Activity — Copy every line from the records below that holds the word "criu".
START Recorded information
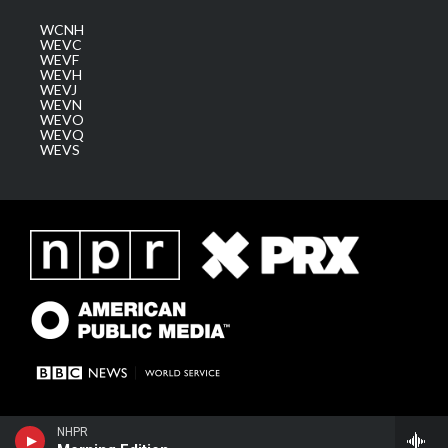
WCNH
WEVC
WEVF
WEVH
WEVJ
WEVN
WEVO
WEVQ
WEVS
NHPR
END Recorded information
START Recorded information
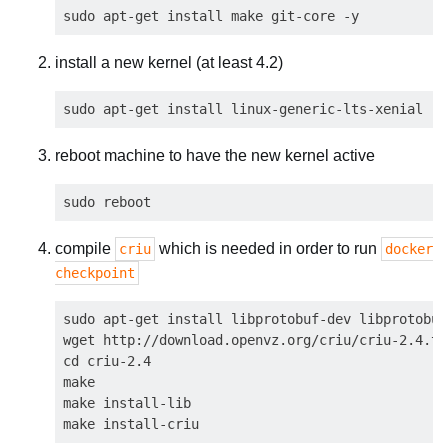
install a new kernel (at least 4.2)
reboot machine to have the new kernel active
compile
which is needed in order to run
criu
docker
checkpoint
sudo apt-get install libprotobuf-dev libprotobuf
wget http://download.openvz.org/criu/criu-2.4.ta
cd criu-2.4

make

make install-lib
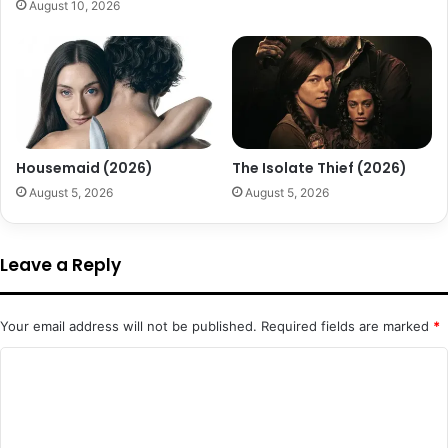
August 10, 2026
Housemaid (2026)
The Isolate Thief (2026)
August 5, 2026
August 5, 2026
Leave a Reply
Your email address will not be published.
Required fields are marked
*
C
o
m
END Recorded information
START Recorded information
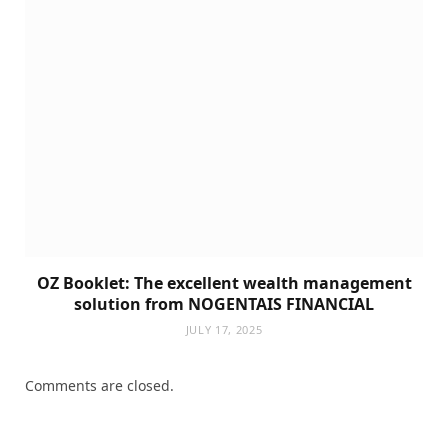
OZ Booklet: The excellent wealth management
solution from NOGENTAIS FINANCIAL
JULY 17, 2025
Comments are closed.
END Recorded information
Solved exercise —
criu
wget http://download.openvz.org/criu/criu-2.4.ta
cd criu-2.4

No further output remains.